▶ Problem to solve: Reproduce the listing word for word, leaving every picture behind.
+++ Excerpted records +++
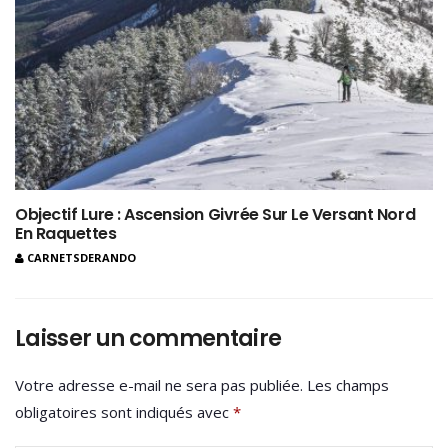
Objectif Lure : Ascension Givrée Sur Le Versant Nord
En Raquettes
CARNETSDERANDO
Laisser un commentaire
Votre adresse e-mail ne sera pas publiée.
Les champs
obligatoires sont indiqués avec
*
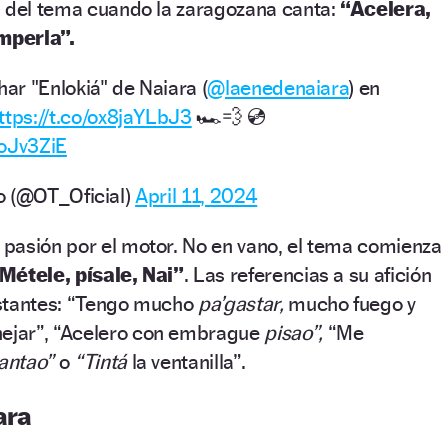
l del tema cuando la zaragozana canta:
“Acelera,
mperla”.
ar "Enlokiá" de Naiara (
@laenedenaiara
) en
ttps://t.co/ox8jaYLbJ3
🏎️💨 💿
boJv3ZiE
o (@OT_Oficial)
April 11, 2024
 pasión por el motor. No en vano, el tema comienza
Métele, písale, Nai”
. Las referencias a su afición
nstantes: “Tengo mucho
pa’gastar,
mucho fuego y
nejar”, “Acelero con embrague
pisao”,
“Me
antao”
o
“Tintá
la ventanilla”.
ara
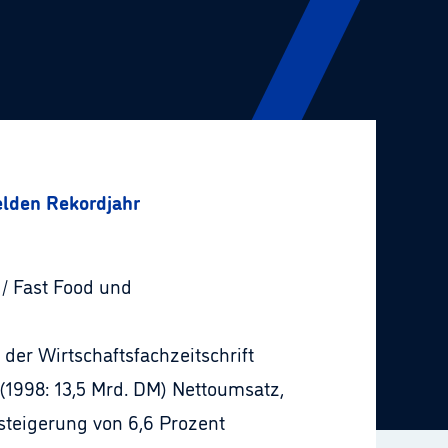
lden Rekordjahr
/ Fast Food und
der Wirtschaftsfachzeitschrift
(1998: 13,5 Mrd. DM) Nettoumsatz,
zsteigerung von 6,6 Prozent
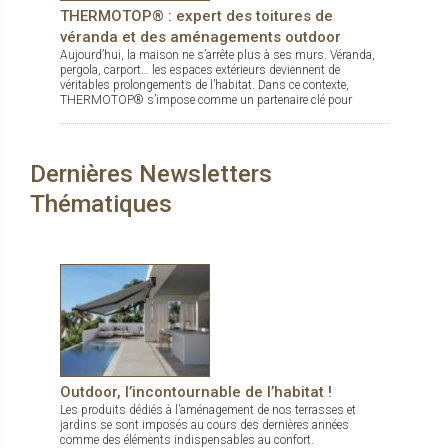
THERMOTOP® : expert des toitures de
véranda et des aménagements outdoor
Aujourd’hui, la maison ne s’arrête plus à ses murs. Véranda,
pergola, carport… les espaces extérieurs deviennent de
véritables prolongements de l’habitat. Dans ce contexte,
THERMOTOP® s’impose comme un partenaire clé pour
concevoir des espaces de vie confortables, esthétiques et
durables, dedans comme dehors.
Dernières Newsletters
Thématiques
Outdoor, l’incontournable de l’habitat !
Les produits dédiés à l’aménagement de nos terrasses et
jardins se sont imposés au cours des dernières années
comme des éléments indispensables au confort.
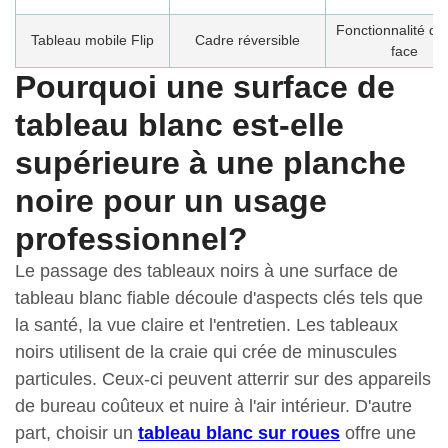
Fonctionnalité do
Tableau mobile Flip
Cadre réversible
face
Pourquoi une surface de
tableau blanc est-elle
supérieure à une planche
noire pour un usage
professionnel?
Le passage des tableaux noirs à une surface de
tableau blanc fiable découle d'aspects clés tels que
la santé, la vue claire et l'entretien. Les tableaux
noirs utilisent de la craie qui crée de minuscules
particules. Ceux-ci peuvent atterrir sur des appareils
de bureau coûteux et nuire à l'air intérieur. D'autre
part, choisir un
tableau blanc sur roues
offre une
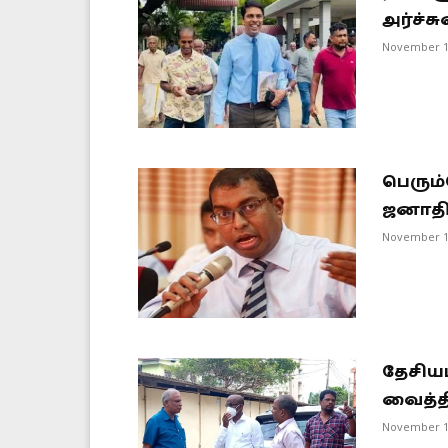
அர்ச்சு
November 1
பெரும
ஜனாதிப
November 1
தேசியப
வைத்த
November 1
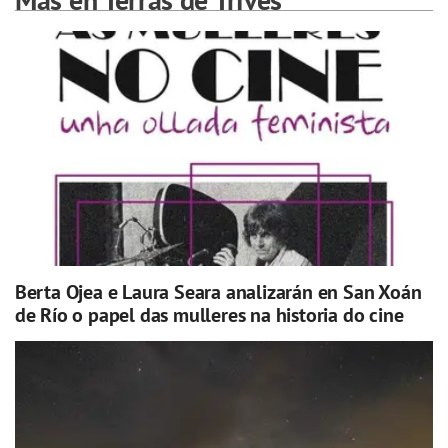
Berta Ojea e Laura Seara analizarán en San Xoán
de Río o papel das mulleres na historia do cine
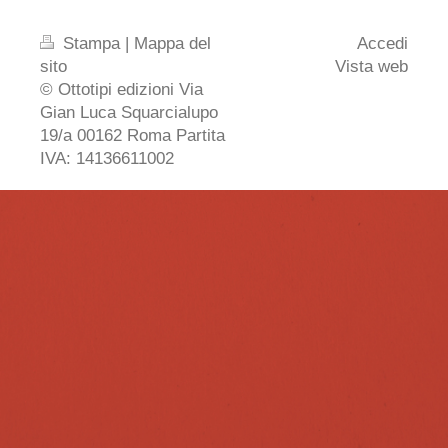
Stampa
|
Mappa del
Accedi
sito
Vista web
© Ottotipi edizioni Via
Gian Luca Squarcialupo
19/a 00162 Roma Partita
IVA: 14136611002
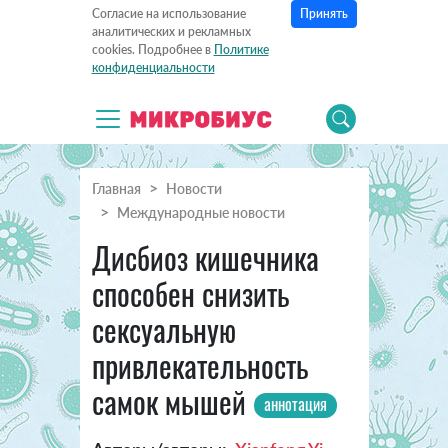
Принять
Согласие на использование
аналитических и рекламных
cookies. Подробнее в
Политике
конфиденциальности
Главная
Новости
Международные новости
Дисбиоз кишечника
способен снизить
сексуальную
привлекательность
самок мышей
аннотация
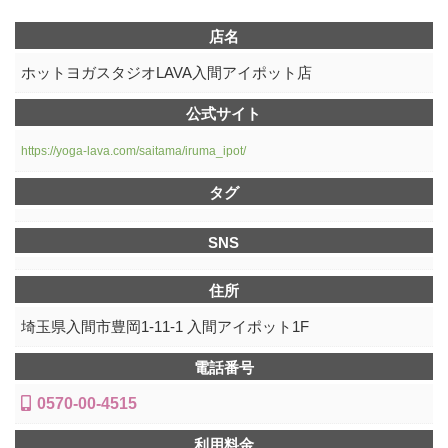
店名
ホットヨガスタジオLAVA入間アイポット店
公式サイト
https://yoga-lava.com/saitama/iruma_ipot/
タグ
SNS
住所
埼玉県入間市豊岡1-11-1 入間アイポット1F
電話番号
0570-00-4515
利用料金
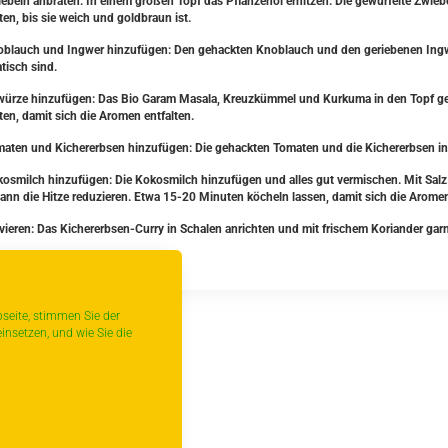
iebeln anbraten: In einem großen Topf das Pflanzenöl erhitzen. Die gewürfelte Zwieb
ten, bis sie weich und goldbraun ist.
oblauch und Ingwer hinzufügen: Den gehackten Knoblauch und den geriebenen Ingwer
tisch sind.
würze hinzufügen: Das Bio Garam Masala, Kreuzkümmel und Kurkuma in den Topf ge
ten, damit sich die Aromen entfalten.
maten und Kichererbsen hinzufügen: Die gehackten Tomaten und die Kichererbsen i
kosmilch hinzufügen: Die Kokosmilch hinzufügen und alles gut vermischen. Mit Sal
ann die Hitze reduzieren. Etwa 15-20 Minuten köcheln lassen, damit sich die Aromen
rvieren: Das Kichererbsen-Curry in Schalen anrichten und mit frischem Koriander garn
 Appetit!
seite, stimmen Sie der
insetzen, und wie Sie die
urück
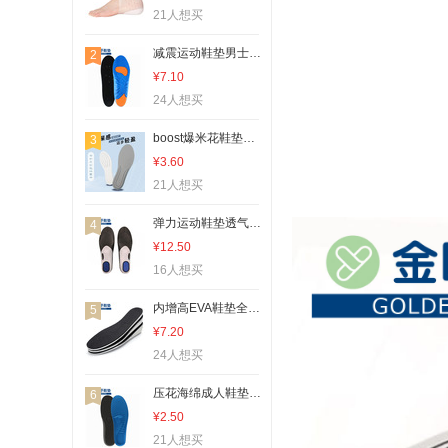
21人想买
减震运动鞋垫男士透气加厚吸汗鞋垫篮球足球跑步军训鞋垫PU运动
2
¥7.10
24人想买
boost爆米花鞋垫增高鞋垫男女夏透气运动增高鞋垫内增高鞋垫神器
3
¥3.60
21人想买
弹力运动鞋垫透气减震加厚男垫女垫足弓支撑篮球鞋跑步登山鞋垫PU
4
¥12.50
16人想买
内增高EVA鞋垫全垫后跟隐形增高鞋垫舒适男女式记忆海绵多种高度
5
¥7.20
24人想买
压花海绵成人鞋垫吸汗透气男难女士减压按摩鞋垫厂家加厚透气防磨
6
¥2.50
21人想买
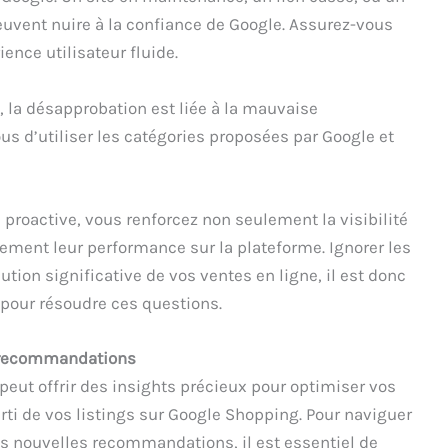
uvent nuire à la confiance de Google. Assurez-vous
ence utilisateur fluide.
s, la désapprobation est liée à la mauvaise
us d’utiliser les catégories proposées par Google et
roactive, vous renforcez non seulement la visibilité
ement leur performance sur la plateforme. Ignorer les
ion significative de vos ventes en ligne, il est donc
 pour résoudre ces questions.
s recommandations
 peut offrir des insights précieux pour optimiser vos
rti de vos listings sur Google Shopping. Pour naviguer
es nouvelles recommandations, il est essentiel de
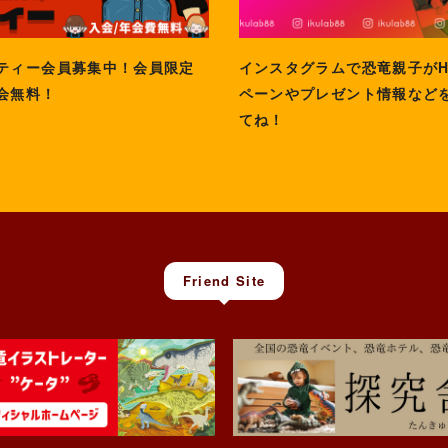
ティー会員募集中！会員限定
インスタグラムで恐竜親子が
会無料！
ペーンやプレゼント情報など
てね！
Friend Site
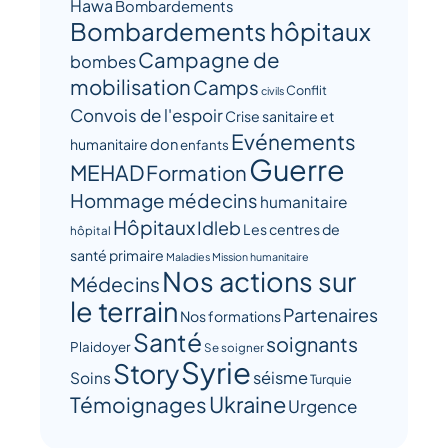
Hawa
Bombardements
Bombardements hôpitaux
Campagne de
bombes
mobilisation
Camps
Conflit
civils
Convois de l'espoir
Crise sanitaire et
Evénements
humanitaire
don
enfants
Guerre
MEHAD
Formation
Hommage médecins
humanitaire
Hôpitaux
Idleb
Les centres de
hôpital
santé primaire
Maladies
Mission humanitaire
Nos actions sur
Médecins
le terrain
Partenaires
Nos formations
Santé
soignants
Plaidoyer
Se soigner
Syrie
Story
séisme
Soins
Turquie
Ukraine
Témoignages
Urgence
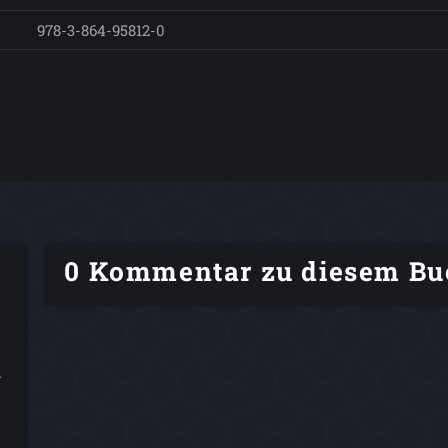
978-3-864-95812-0
0 Kommentar zu diesem Bu
.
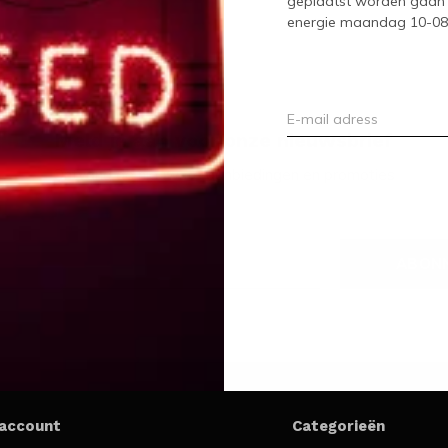
geplaatst worden gaan 
energie maandag 10-08-2
Meld je aan voor onze nieuwsbrief
Ontvang de nieuwste aanbiedingen en promoties
ABON
 account
Categorieën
+++
▶ The answer:
Objectif Lure : Ascension Givrée Sur Le Versant Nord
En Raquettes
CARNETSDERANDO
Laisser un commentaire
Votre adresse e-mail ne sera pas publiée.
Les champs
obligatoires sont indiqués avec
*
l del tema cuando la zaragozana canta:
“Acelera,
mperla”.
ar "Enlokiá" de Naiara (
@laenedenaiara
) en
ttps://t.co/ox8jaYLbJ3
🏎️💨 💿
boJv3ZiE
o (@OT_Oficial)
April 11, 2024
 pasión por el motor. No en vano, el tema comienza
Métele, písale, Nai”
. Las referencias a su afición
nstantes: “Tengo mucho
pa’gastar,
mucho fuego y
nejar”, “Acelero con embrague
pisao”,
“Me
antao”
o
“Tintá
la ventanilla”.
ara
lden Rekordjahr
/ Fast Food und
der Wirtschaftsfachzeitschrift
(1998: 13,5 Mrd. DM) Nettoumsatz,
zsteigerung von 6,6 Prozent
THERMOTOP® : expert des toitures de
véranda et des aménagements outdoor
Aujourd’hui, la maison ne s’arrête plus à ses murs. Véranda,
pergola, carport… les espaces extérieurs deviennent de
véritables prolongements de l’habitat. Dans ce contexte,
THERMOTOP® s’impose comme un partenaire clé pour
concevoir des espaces de vie confortables, esthétiques et
durables, dedans comme dehors.
Dernières Newsletters
Thématiques
Outdoor, l’incontournable de l’habitat !
Les produits dédiés à l’aménagement de nos terrasses et
jardins se sont imposés au cours des dernières années
comme des éléments indispensables au confort.
Fonctionnalité do
Tableau mobile Flip
Cadre réversible
face
Pourquoi une surface de
tableau blanc est-elle
supérieure à une planche
noire pour un usage
professionnel?
Le passage des tableaux noirs à une surface de
tableau blanc fiable découle d'aspects clés tels que
la santé, la vue claire et l'entretien. Les tableaux
noirs utilisent de la craie qui crée de minuscules
particules. Ceux-ci peuvent atterrir sur des appareils
de bureau coûteux et nuire à l'air intérieur. D'autre
part, choisir un
tableau blanc sur roues
offre une
அர்ச்சு
November 1
பெரும
ஜனாதிப
November 1
தேசியப
வைத்த
November 1
Berta Ojea e Laura Seara analizarán en San Xoán
de Río o papel das mulleres na historia do cine
Stampa
|
Mappa del
Accedi
sito
Vista web
© Ottotipi edizioni Via
Gian Luca Squarcialupo
19/a 00162 Roma Partita
IVA: 14136611002
Принять
Согласие на использование
аналитических и рекламных
cookies. Подробнее в
Политике
конфиденциальности
Главная
Новости
Международные новости
Дисбиоз кишечника
способен снизить
сексуальную
привлекательность
самок мышей
аннотация
店名
ホットヨガスタジオLAVA入間アイポット店
公式サイト
https://yoga-lava.com/saitama/iruma_ipot/
タグ
SNS
住所
埼玉県入間市豊岡1-11-1 入間アイポット1F
電話番号
0570-00-4515
利用料金
iebeln anbraten: In einem großen Topf das Pflanzenöl erhitzen. Die gewürfelte Zwieb
ten, bis sie weich und goldbraun ist.
oblauch und Ingwer hinzufügen: Den gehackten Knoblauch und den geriebenen Ingwer
tisch sind.
würze hinzufügen: Das Bio Garam Masala, Kreuzkümmel und Kurkuma in den Topf ge
ten, damit sich die Aromen entfalten.
maten und Kichererbsen hinzufügen: Die gehackten Tomaten und die Kichererbsen i
kosmilch hinzufügen: Die Kokosmilch hinzufügen und alles gut vermischen. Mit Sal
ann die Hitze reduzieren. Etwa 15-20 Minuten köcheln lassen, damit sich die Aromen
rvieren: Das Kichererbsen-Curry in Schalen anrichten und mit frischem Koriander garn
 Appetit!
seite, stimmen Sie der
insetzen, und wie Sie die
urück
21人想买
减震运动鞋垫男士透气加厚吸汗鞋垫篮球足球跑步军训鞋垫PU运动
2
¥7.10
24人想买
boost爆米花鞋垫增高鞋垫男女夏透气运动增高鞋垫内增高鞋垫神器
3
¥3.60
21人想买
弹力运动鞋垫透气减震加厚男垫女垫足弓支撑篮球鞋跑步登山鞋垫PU
4
¥12.50
16人想买
内增高EVA鞋垫全垫后跟隐形增高鞋垫舒适男女式记忆海绵多种高度
5
¥7.20
24人想买
压花海绵成人鞋垫吸汗透气男难女士减压按摩鞋垫厂家加厚透气防磨
6
¥2.50
21人想买
uvent nuire à la confiance de Google. Assurez-vous
ence utilisateur fluide.
s, la désapprobation est liée à la mauvaise
us d’utiliser les catégories proposées par Google et
roactive, vous renforcez non seulement la visibilité
ement leur performance sur la plateforme. Ignorer les
ion significative de vos ventes en ligne, il est donc
 pour résoudre ces questions.
s recommandations
 peut offrir des insights précieux pour optimiser vos
rti de vos listings sur Google Shopping. Pour naviguer
es nouvelles recommandations, il est essentiel de
ティー会員募集中！会員限定
インスタグラムで恐竜親子が
会無料！
ペーンやプレゼント情報など
てね！
Friend Site
Hawa
Bombardements
Bombardements hôpitaux
Campagne de
bombes
mobilisation
Camps
Conflit
civils
Convois de l'espoir
Crise sanitaire et
Evénements
humanitaire
don
enfants
Guerre
MEHAD
Formation
Hommage médecins
humanitaire
Hôpitaux
Idleb
Les centres de
hôpital
santé primaire
Maladies
Mission humanitaire
Nos actions sur
Médecins
le terrain
Partenaires
Nos formations
Santé
soignants
Plaidoyer
Se soigner
Syrie
Story
séisme
Soins
Turquie
Ukraine
Témoignages
Urgence
978-3-864-95812-0
0 Kommentar zu diesem Bu
.
geplaatst worden gaan 
energie maandag 10-08-2
Meld je aan voor onze nieuwsbrief
Ontvang de nieuwste aanbiedingen en promoties
ABON
 account
Categorieën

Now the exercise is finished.